*Your assignment*
Please gather every line below that contains the word "Engines".
(Given records Opens)
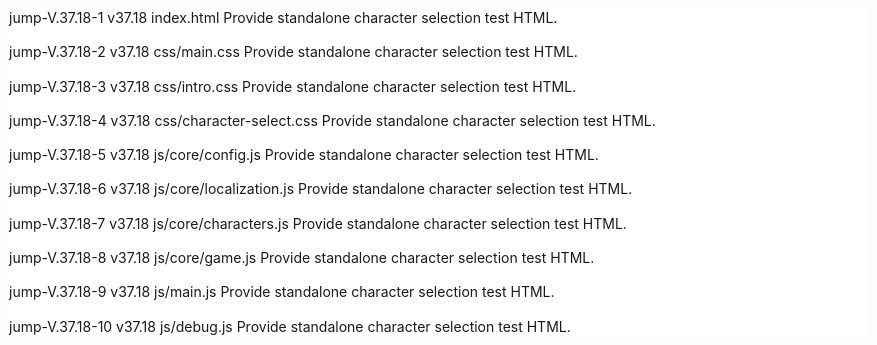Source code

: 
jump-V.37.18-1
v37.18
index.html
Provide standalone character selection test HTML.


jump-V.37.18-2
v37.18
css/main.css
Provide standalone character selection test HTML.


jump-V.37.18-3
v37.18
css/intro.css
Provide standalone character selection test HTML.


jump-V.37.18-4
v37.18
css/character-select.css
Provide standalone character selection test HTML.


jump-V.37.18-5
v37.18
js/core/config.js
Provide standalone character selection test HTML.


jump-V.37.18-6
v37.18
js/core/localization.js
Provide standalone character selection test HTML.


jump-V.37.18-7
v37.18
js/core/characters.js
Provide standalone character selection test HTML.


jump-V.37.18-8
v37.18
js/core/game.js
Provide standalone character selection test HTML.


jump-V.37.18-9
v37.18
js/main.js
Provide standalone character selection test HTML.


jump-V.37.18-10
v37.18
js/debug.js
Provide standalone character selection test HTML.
(Given records Closes)
(Given records Opens)
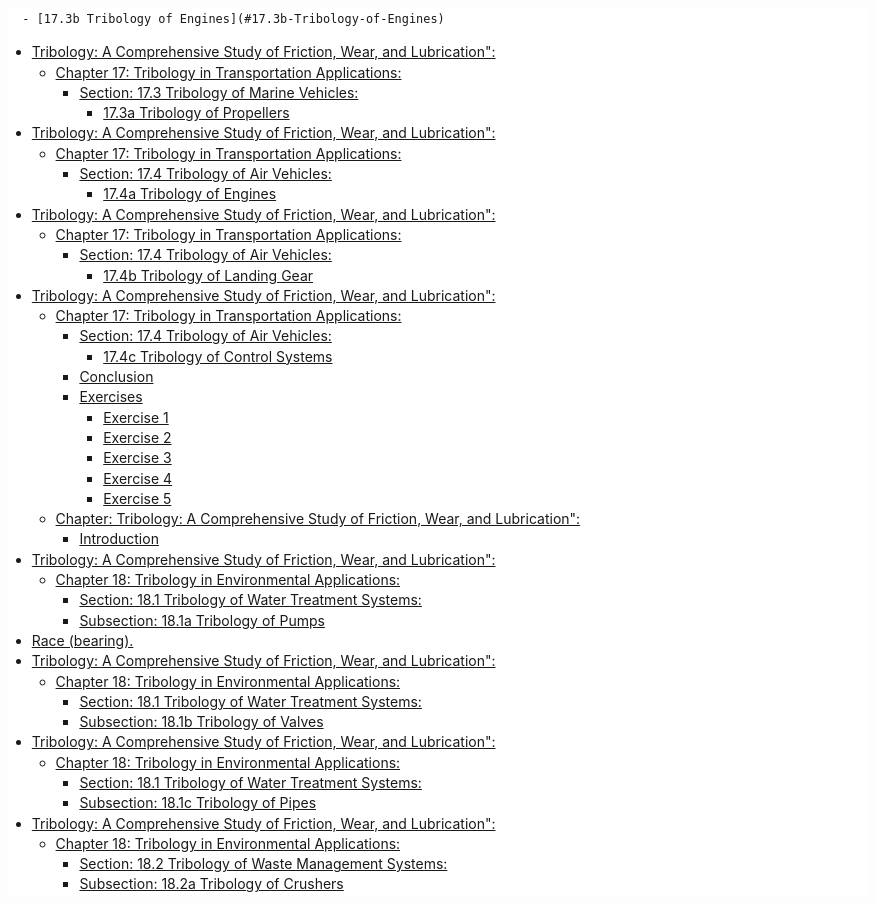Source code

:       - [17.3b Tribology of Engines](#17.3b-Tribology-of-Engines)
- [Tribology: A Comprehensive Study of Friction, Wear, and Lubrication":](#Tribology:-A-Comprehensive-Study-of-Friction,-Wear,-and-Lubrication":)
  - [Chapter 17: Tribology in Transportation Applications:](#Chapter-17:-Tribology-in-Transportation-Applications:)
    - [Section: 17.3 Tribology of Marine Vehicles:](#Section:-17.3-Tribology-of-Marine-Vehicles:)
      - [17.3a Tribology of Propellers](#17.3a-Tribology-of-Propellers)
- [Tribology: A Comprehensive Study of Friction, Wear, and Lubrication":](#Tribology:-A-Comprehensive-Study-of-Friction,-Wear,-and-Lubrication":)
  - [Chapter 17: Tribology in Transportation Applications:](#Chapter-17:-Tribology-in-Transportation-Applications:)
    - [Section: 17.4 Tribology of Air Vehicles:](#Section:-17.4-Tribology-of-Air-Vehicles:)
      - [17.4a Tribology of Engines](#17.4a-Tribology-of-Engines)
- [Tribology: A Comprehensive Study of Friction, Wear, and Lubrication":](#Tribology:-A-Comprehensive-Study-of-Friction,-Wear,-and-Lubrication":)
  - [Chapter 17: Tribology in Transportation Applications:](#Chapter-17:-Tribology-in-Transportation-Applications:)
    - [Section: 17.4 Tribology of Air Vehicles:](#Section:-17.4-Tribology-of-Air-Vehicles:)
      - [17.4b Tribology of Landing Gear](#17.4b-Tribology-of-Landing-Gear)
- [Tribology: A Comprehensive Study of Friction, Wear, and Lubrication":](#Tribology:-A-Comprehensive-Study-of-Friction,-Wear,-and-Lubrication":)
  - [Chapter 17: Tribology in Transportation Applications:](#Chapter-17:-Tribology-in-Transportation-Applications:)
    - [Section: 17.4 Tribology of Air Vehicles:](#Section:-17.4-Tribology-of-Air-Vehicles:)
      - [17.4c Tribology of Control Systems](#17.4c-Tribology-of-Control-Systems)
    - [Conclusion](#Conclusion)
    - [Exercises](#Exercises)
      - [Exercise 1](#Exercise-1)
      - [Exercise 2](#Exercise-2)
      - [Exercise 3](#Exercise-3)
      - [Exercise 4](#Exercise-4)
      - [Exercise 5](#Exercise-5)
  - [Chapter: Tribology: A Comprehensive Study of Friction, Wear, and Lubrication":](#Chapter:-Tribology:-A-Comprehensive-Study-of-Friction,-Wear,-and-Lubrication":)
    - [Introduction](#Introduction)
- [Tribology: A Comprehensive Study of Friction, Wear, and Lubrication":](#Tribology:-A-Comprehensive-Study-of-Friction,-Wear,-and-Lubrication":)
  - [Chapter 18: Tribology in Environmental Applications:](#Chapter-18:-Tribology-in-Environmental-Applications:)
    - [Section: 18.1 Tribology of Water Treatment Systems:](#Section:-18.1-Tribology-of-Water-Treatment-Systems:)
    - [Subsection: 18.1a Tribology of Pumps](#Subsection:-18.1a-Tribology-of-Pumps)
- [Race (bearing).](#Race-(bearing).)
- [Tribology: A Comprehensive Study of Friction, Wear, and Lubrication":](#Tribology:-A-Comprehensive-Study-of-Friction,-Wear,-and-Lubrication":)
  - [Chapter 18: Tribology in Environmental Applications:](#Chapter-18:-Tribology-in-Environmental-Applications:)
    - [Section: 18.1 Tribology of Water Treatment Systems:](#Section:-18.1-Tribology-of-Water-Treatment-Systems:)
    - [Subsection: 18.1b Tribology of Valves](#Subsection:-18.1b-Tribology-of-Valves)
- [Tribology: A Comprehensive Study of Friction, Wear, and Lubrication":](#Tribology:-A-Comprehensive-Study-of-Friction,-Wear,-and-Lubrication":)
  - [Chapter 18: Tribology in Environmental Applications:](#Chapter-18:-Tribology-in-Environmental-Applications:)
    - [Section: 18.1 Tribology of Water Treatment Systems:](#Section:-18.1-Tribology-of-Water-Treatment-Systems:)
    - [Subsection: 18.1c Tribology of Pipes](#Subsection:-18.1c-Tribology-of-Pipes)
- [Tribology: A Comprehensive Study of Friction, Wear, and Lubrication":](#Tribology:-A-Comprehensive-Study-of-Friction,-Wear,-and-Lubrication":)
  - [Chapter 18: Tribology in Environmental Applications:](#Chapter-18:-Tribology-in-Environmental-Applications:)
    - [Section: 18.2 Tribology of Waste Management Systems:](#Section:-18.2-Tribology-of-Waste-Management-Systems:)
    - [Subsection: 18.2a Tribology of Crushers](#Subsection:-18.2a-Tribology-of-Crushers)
(Given records Closes)
(Given records Opens)
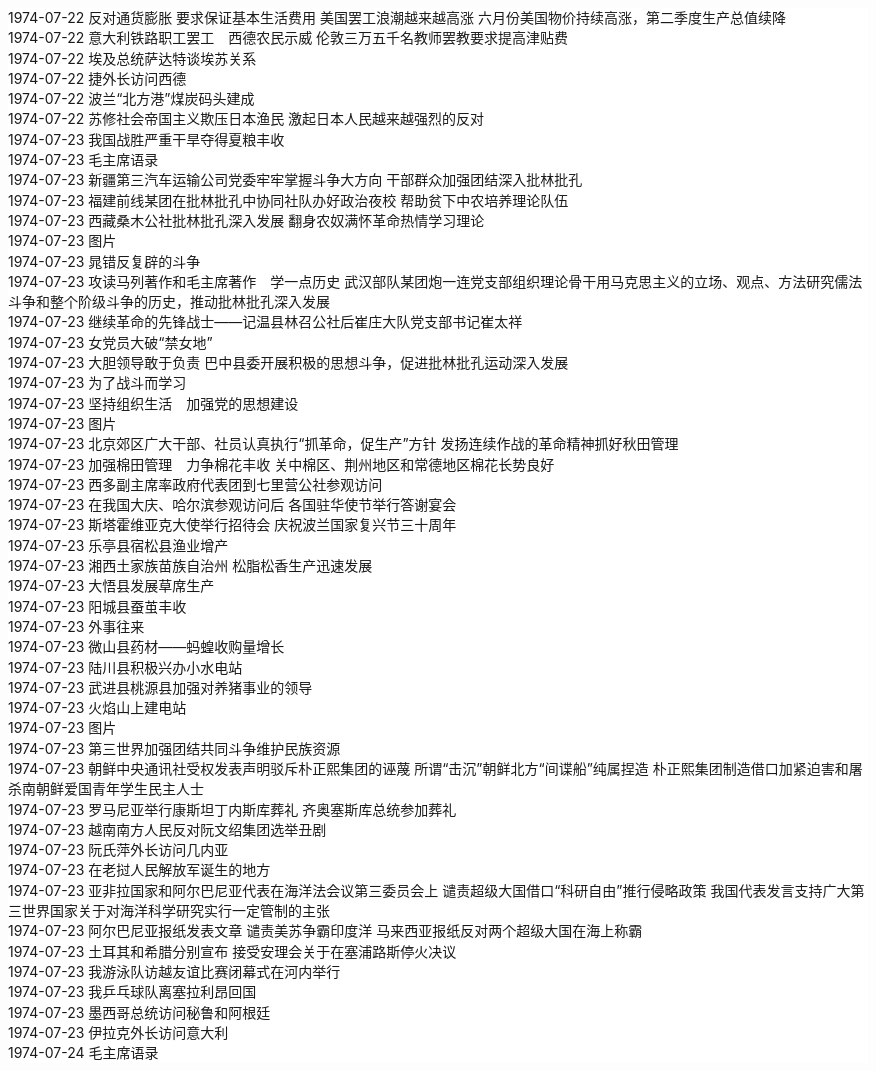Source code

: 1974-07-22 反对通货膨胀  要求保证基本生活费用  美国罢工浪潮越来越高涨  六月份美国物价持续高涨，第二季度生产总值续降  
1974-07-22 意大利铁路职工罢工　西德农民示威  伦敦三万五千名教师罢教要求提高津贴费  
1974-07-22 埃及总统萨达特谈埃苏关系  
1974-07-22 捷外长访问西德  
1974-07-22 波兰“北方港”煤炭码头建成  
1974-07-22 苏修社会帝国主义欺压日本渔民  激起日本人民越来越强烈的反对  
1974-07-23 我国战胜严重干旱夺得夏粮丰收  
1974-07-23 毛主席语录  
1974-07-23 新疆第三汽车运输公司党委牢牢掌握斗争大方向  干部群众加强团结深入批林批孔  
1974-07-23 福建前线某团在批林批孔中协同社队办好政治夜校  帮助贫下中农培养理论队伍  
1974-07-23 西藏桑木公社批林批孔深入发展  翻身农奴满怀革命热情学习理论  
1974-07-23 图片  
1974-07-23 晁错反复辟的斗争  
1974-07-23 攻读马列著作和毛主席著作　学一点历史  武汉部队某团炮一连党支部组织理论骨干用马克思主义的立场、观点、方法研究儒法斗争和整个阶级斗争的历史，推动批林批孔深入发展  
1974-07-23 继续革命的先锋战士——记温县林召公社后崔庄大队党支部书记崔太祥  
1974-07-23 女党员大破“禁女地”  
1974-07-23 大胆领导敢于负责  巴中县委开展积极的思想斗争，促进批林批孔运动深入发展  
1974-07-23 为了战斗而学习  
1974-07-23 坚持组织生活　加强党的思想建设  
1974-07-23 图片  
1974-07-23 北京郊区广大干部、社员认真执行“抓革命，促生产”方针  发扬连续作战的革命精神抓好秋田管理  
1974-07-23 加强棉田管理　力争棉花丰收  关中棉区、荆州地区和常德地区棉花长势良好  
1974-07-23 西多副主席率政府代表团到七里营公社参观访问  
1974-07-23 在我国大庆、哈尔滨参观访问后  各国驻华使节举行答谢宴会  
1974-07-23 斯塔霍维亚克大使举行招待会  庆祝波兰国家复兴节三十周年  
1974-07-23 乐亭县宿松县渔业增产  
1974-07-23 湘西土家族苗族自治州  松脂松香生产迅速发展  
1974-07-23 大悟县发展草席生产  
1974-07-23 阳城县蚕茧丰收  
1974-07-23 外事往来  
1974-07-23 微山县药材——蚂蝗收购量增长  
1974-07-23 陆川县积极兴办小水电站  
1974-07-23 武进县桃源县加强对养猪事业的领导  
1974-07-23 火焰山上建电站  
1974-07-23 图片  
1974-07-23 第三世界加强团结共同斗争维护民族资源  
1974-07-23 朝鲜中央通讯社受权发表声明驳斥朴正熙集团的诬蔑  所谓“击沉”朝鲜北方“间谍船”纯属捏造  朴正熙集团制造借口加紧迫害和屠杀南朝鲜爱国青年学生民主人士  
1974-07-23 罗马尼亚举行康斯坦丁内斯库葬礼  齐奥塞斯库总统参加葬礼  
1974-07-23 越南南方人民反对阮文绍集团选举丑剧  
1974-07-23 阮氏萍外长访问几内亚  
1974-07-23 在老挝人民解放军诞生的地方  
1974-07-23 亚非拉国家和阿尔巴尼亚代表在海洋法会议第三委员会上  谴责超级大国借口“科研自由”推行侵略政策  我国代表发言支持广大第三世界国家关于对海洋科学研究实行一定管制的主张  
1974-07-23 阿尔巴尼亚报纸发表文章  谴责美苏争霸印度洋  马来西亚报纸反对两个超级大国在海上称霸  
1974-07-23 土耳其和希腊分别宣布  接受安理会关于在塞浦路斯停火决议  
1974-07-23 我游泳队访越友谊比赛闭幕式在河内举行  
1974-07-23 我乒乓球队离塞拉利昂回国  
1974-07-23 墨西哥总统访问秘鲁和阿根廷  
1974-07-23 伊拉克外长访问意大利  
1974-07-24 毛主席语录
(Given records Closes)
*Task result*
:       - [17.3b Tribology of Engines](#17.3b-Tribology-of-Engines)
      - [17.4a Tribology of Engines](#17.4a-Tribology-of-Engines)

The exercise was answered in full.